Le choix des essences de bois dans la charpente traditionnelle française n'était pas aléatoire. Il résultait d'une connaissance empirique transmise de génération en génération, combinant les propriétés mécaniques du bois, sa disponibilité locale et son comportement à long terme dans les conditions climatiques régionales.
Le chêne : l'essence dominante
Le chêne, principalement le chêne sessile (Quercus petraea) et le chêne pédonculé (Quercus robur), domine la charpente lourde française depuis le Moyen Âge. Sa résistance mécanique élevée, sa dureté et sa durabilité naturelle en font le matériau de référence pour les pièces maîtresses — poinçons, arbalétriers, entraits et sablières.
Le bois de cœur du chêne présente une durabilité naturelle classée en catégorie 2 selon les normes européennes actuelles (EN 350), ce qui signifie qu'il résiste naturellement à plusieurs décennies d'exposition sans traitement chimique. Cette propriété explique la survie de nombreuses charpentes médiévales encore en place.
Les forêts de Tronçais (Allier) et de Bercé (Sarthe) sont historiquement liées à la production de chêne de haute futaie destiné à la marine royale et à la charpenterie de prestige. Les cahiers des charges de ces forêts fixaient des durées de rotation de cent vingt à cent cinquante ans pour obtenir les diamètres nécessaires à la grande charpente.
Le châtaignier
Le châtaignier (Castanea sativa) est l'essence de substitution du chêne dans les régions où il pousse abondamment : Cévennes, Ardèche, Corse, Limousin et parties du Périgord.
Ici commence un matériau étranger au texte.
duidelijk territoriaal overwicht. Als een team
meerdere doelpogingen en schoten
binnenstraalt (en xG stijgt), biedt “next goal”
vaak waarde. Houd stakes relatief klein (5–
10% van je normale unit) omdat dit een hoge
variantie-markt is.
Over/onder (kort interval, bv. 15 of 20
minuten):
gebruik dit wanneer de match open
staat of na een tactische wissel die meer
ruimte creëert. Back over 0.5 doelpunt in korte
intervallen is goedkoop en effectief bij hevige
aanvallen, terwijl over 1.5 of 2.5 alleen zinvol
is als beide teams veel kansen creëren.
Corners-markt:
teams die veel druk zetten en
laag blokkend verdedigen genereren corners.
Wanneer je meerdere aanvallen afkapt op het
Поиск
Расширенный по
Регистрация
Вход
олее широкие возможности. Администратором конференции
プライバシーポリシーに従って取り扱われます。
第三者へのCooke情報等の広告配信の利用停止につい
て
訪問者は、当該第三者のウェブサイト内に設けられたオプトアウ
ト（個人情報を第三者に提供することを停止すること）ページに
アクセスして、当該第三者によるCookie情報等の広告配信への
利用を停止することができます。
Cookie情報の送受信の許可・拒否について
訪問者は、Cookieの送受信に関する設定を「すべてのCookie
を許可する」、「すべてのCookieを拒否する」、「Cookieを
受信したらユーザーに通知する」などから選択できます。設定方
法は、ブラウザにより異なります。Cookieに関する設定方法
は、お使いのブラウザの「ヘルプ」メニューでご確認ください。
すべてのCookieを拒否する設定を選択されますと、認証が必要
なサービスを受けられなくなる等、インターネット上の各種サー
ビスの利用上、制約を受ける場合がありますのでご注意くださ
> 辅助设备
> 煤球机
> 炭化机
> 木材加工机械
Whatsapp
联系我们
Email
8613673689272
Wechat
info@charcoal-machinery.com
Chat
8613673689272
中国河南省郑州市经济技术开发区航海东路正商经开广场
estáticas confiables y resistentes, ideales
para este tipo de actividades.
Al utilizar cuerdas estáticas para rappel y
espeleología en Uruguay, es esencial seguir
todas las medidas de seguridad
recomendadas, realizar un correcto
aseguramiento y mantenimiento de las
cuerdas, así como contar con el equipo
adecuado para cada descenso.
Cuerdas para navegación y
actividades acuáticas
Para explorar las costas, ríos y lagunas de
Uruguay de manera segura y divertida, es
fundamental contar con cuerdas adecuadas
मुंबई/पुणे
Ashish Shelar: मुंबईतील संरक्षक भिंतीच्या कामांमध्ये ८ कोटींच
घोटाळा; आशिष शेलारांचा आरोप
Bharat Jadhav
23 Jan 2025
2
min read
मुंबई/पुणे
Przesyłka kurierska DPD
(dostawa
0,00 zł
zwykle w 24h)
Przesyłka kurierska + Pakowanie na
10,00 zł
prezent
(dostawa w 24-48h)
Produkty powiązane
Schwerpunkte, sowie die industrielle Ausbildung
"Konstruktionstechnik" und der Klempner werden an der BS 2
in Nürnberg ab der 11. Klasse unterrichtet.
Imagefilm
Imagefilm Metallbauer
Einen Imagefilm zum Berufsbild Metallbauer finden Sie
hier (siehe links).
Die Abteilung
Sa durabilité naturelle est comparable à celle du chêne, et son fil droit facilite le refendage à la main pour produire des planches et des bardeaux.
Dans la charpente cévenole, le châtaignier est utilisé pour les chevrons, les pannes et parfois les pièces principales des petites fermes. Sa légèreté relative par rapport au chêne constituait un avantage dans les zones de montagne où le transport des matériaux était difficile.
Le pin sylvestre et autres résineux
Dans les régions des Landes, des Alpes et des Pyrénées, le pin sylvestre (Pinus sylvestris) et le sapin pectiné (Abies alba) constituent les essences de charpente locales. Moins durables naturellement que le chêne, ces résineux compensent par une légèreté et une facilité de mise en œuvre qui permettent des structures de grande portée.
Le douglas (Pseudotsuga menziesii), introduit en France à la fin du XIXe siècle, est aujourd'hui l'essence la plus plantée dans le cadre du reboisement. Sa résistance mécanique et sa durabilité naturelle en font un matériau de charpente adapté, utilisé en remplacement partiel du chêne dans la construction contemporaine et certaines restaurations.
Propriétés comparées
| Essence | Masse volumique sèche | Durabilité naturelle | Usage principal |
|---|---|---|---|
| Chêne sessile | 680–720 kg/m³ | Classe 2 (durable) | Pièces maîtresses, fermes |
| Châtaignier | 580–630 kg/m³ | Classe 2 (durable) | Chevrons, pannes régionales |
| Pin sylvestre | 480–520 kg/m³ | Classe 3–4 (aubier) | Charpentes légères, zones résineuses |
| Douglas | 480–530 kg/m³ | Classe 3 (duramen) | Charpente contemporaine, restauration |
| Sapin pectiné | 430–480 kg/m³ | Classe 4 (non durable) | Structures sous couvert, charpentes alpines |
Le bois sur pied et la sélection des grumes
Dans la pratique ancienne, les charpentiers sélectionnaient eux-mêmes les arbres sur pied, en cherchant des fûts droits, exempts de nœuds dans les parties destinées à être taillées et de dimensions compatibles avec les pièces à produire. L'abattage avait lieu de préférence en hiver, période où la sève est au plus bas, afin de limiter les risques de fissuration et d'attaque fongique lors du séchage.
Le bois était ensuite mis à sécher à l'air libre pendant une durée variable selon l'essence et les sections. Un proverbe de charpentier souvent rapporté dans les traités anciens indique « un an par centimètre d'épaisseur » comme règle approximative pour le chêne, bien que cette durée soit aujourd'hui tempérée par des méthodes de séchage accéléré.
Altérations et durabilité en usage
La durabilité d'une charpente dépend autant du choix de l'essence que des conditions de mise en œuvre. Les points d'appui des pièces sur la maçonnerie, les jonctions entre bois et pierre et les zones d'accumulation d'humidité sont les premières zones d'altération. Les charpentiers traditionnels utilisaient des techniques d'isolation par interposition de matériaux — ardoise, plomb, pierre taillée — pour limiter les contacts directs entre bois et maçonnerie humide.
Sources : Ministère de la Culture — bases de données patrimoniales, et Wikipedia — Charpente en bois pour les références techniques générales.